How Did Eggnog Get Its Name? The Holiday Staple Has Been Around For Centuries
You either love it, or hate it, but there’s no denying it: Eggnog is essential to the holiday season. But why? Who decided that a frothy egg and milk beverage would be great to drink around the holiday season? And how did eggnog even get its name?
Surprisingly, eggnog has a very rich history — and not just because it's one of the richest-tasting drinks ever. As The Guardian points out, it originates from a dessert called posset, which is a milk curdled pudding doused with alcohol (typically sherry) that was heavily consumed during the 1200s. Over time, ingredients such as eggs, figs, and almonds were added to the dish, and posset became a treat of a more milkshake-y consistency. Back then, since eggs, milk, and sherry were known to be wealthy commodities, posset was almost treated as a delicacy — like, basically the champagne of the 13th Century, in the sense it was used for toasts and such. And what does one usually toast? The holidays!
Fast forward to the 1700s when the British hopped the pond to America, and brought their posset traditions along with them. At the point, according to TIME, since the dish had transformed so much, colonists used to order “egg-and-grog” when they craved their favorite milky-egg delicacy. “Grog” was another word for strong beer, which made sense since over time posset was served with other liqueurs such as whiskey and rum.

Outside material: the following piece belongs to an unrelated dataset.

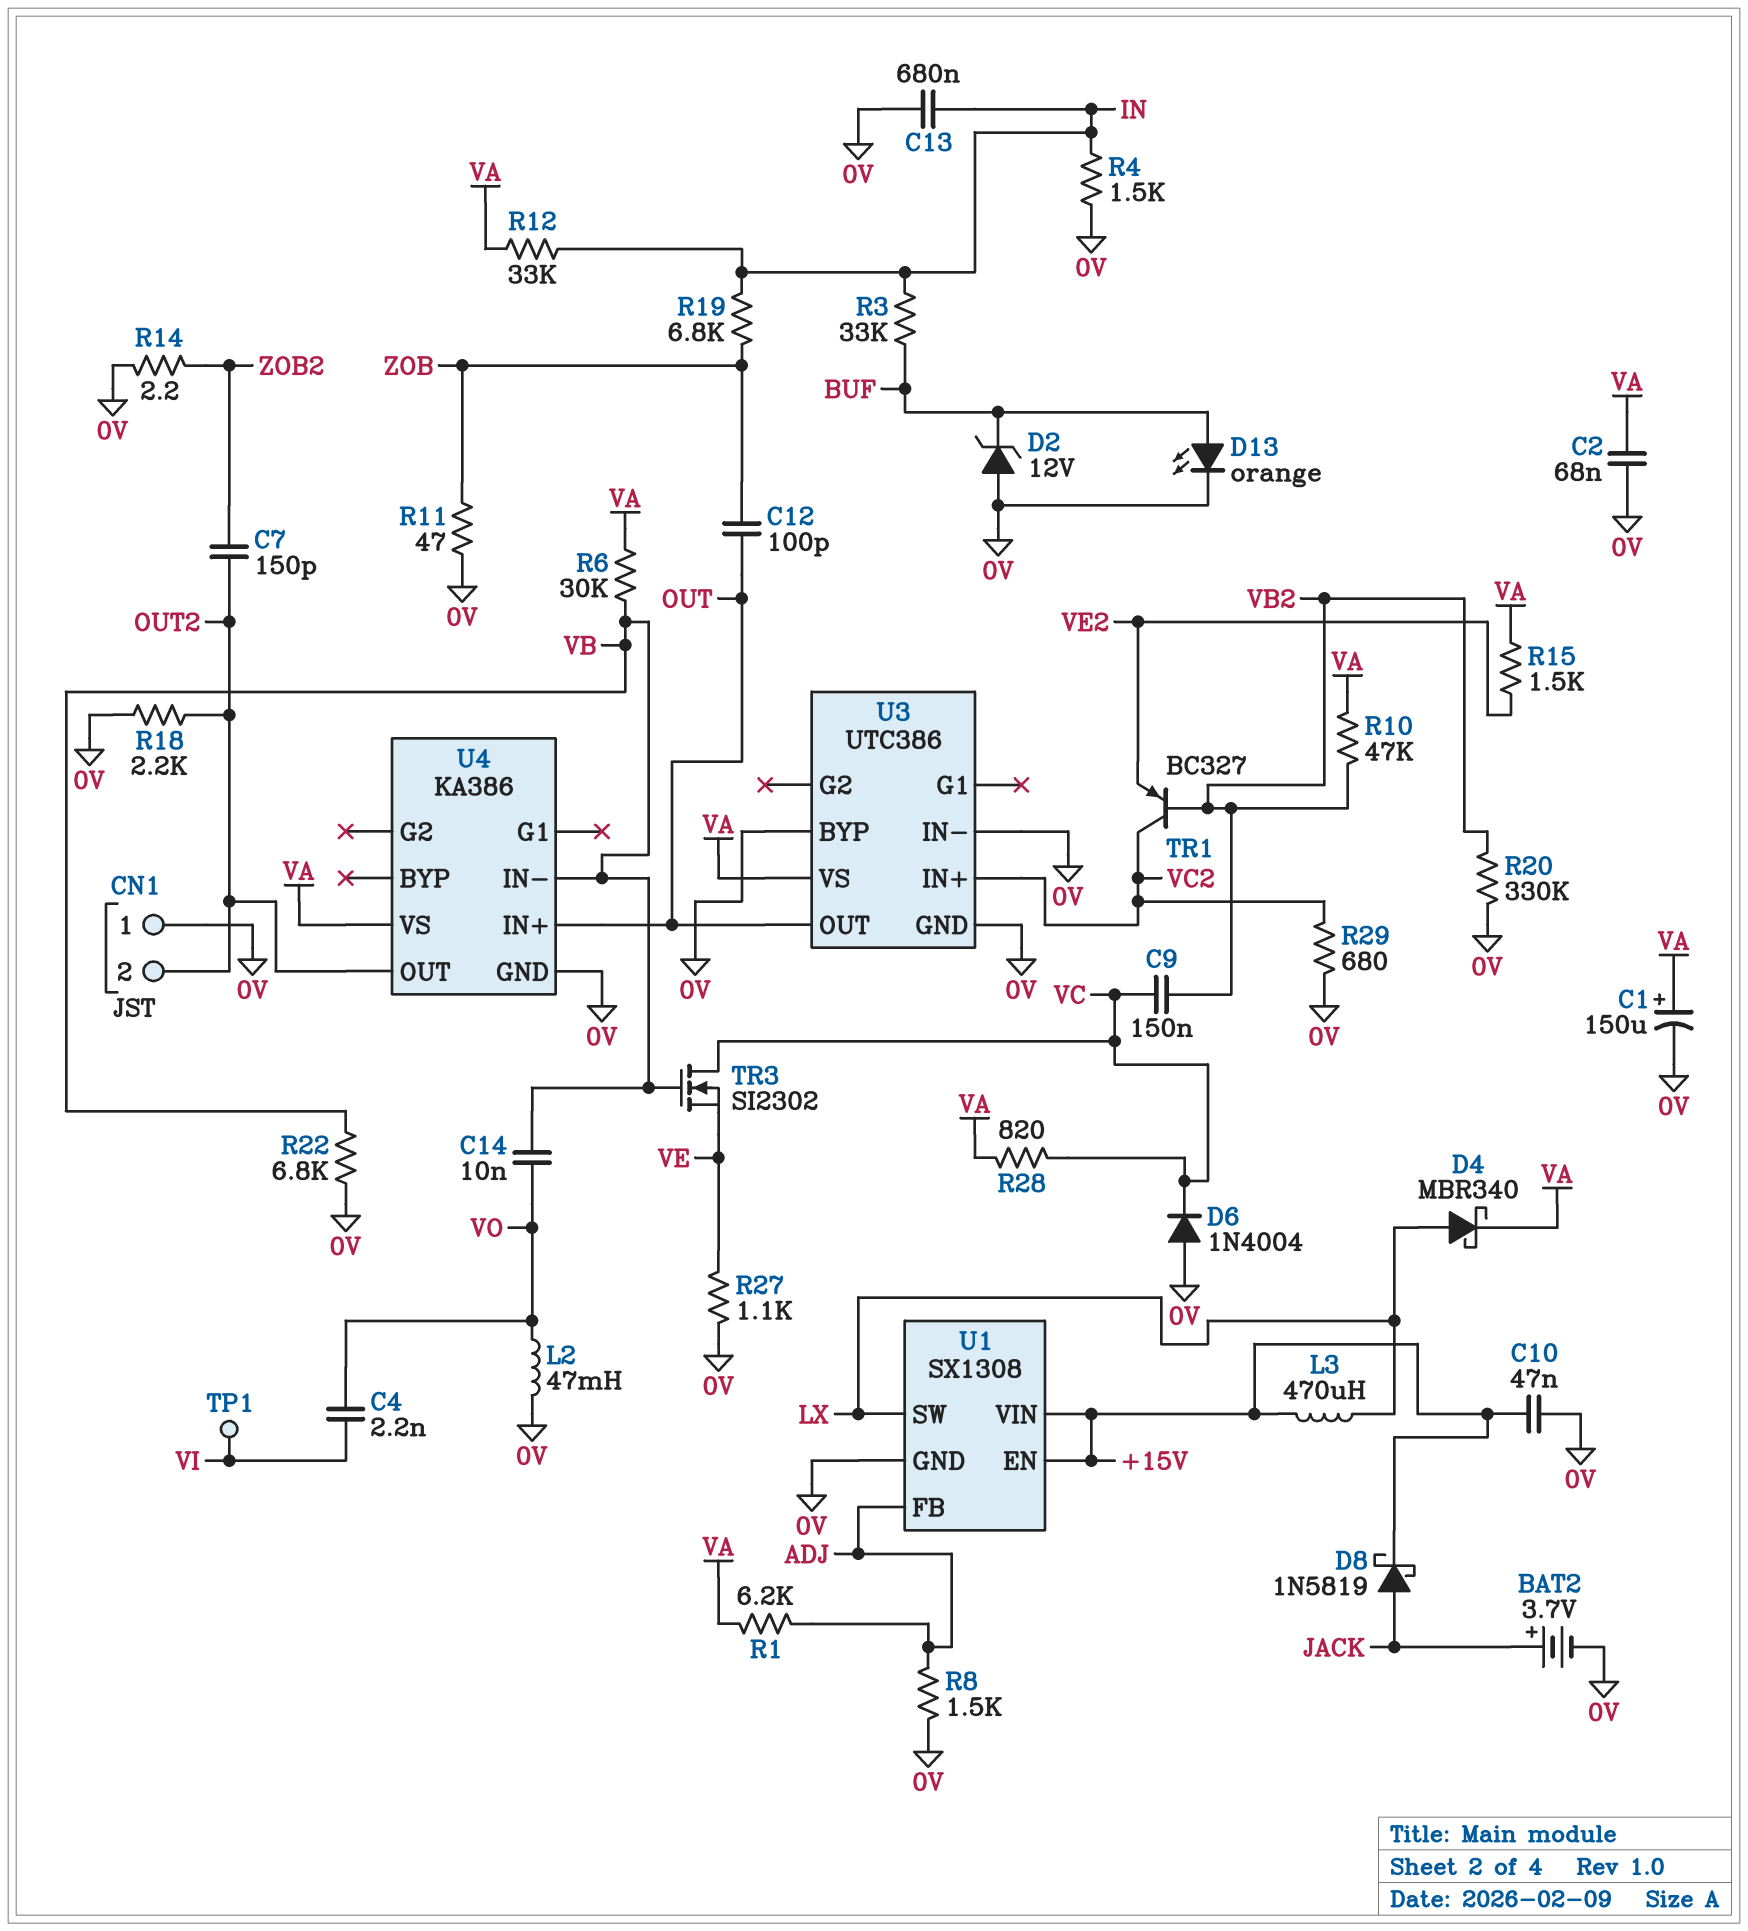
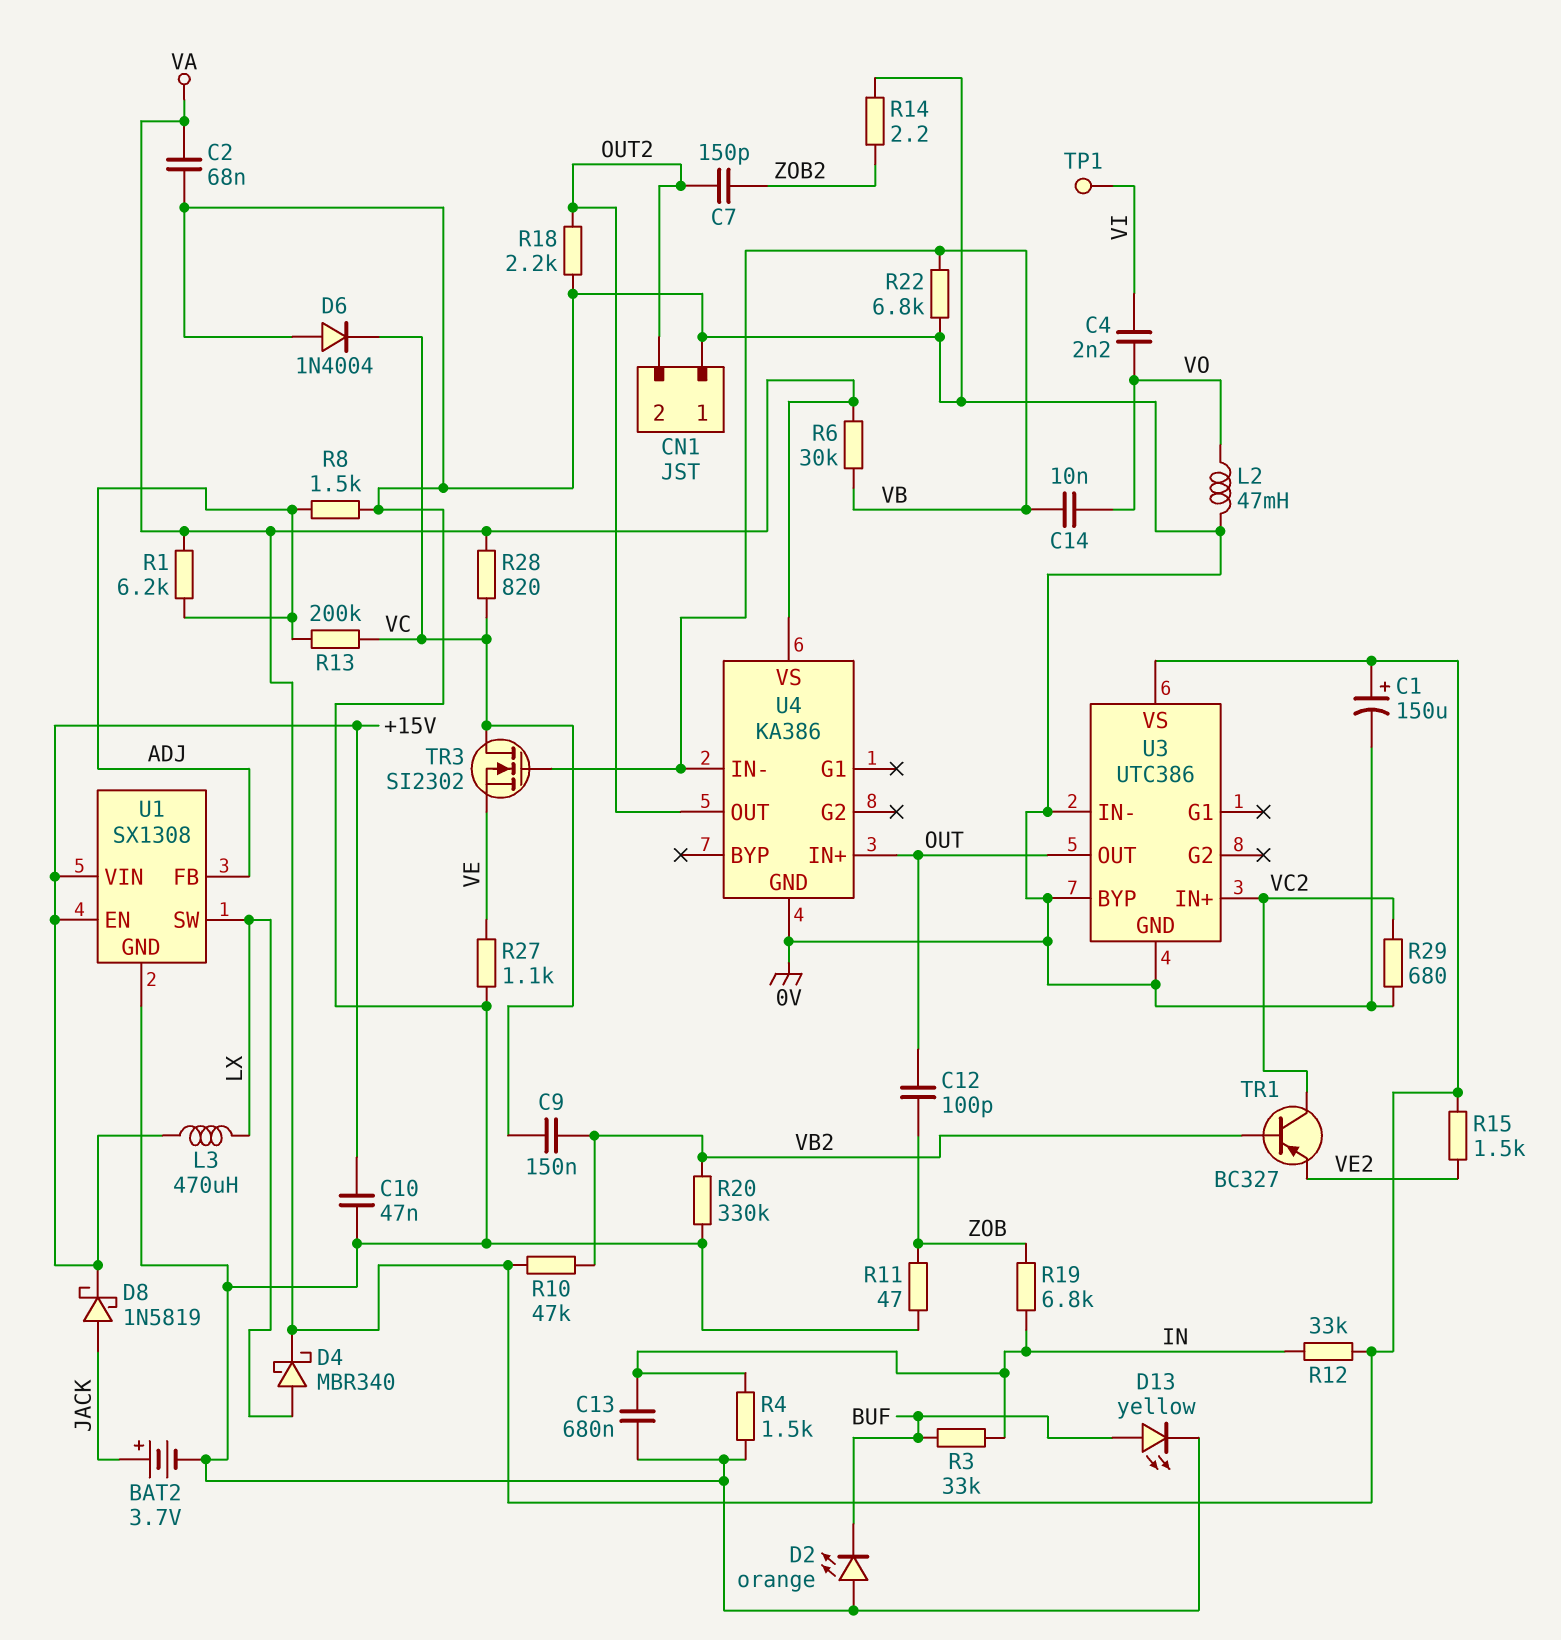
D2: zener 12V (A 0V, K BUF) -> LED orange (A 0V, K BUF)
D13: LED orange (A BUF, K 0V) -> LED yellow (A BUF, K 0V)
R13: none -> 200k (ADJ, VC)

Some say that this could be where the term eggnog originates from, but as PBS points out, some historians have other theories. For example, some say that “nog” comes from the word “noggin,” which is actually a wooden mug that was used to serve their posset beverage. Others say that it could originate from Norfolk where strong ales were also served.
Although the word's origin is mostly unclear, what is well known is the fact that George Washington really enjoyed his eggnog, and even created his very own alcohol-heavy eggnog to serve to his guests at Mount Vernon. And when I say alcohol-heavy, I mean it: along with the sugar, eggs, and milk, Washington packed in brandy, Jamaica rum, sherry, and rye whiskey. What a party animal.
So, why is it tied to the holidays? Unfortunately, the reason why eggnog is enjoyed during holiday season remains a bit unclear. But, considering the fact that it's been around for hundreds and hundreds of years, and that it had some very famous fans, the drink is clearly a staple that's here to stay for many more centuries to come.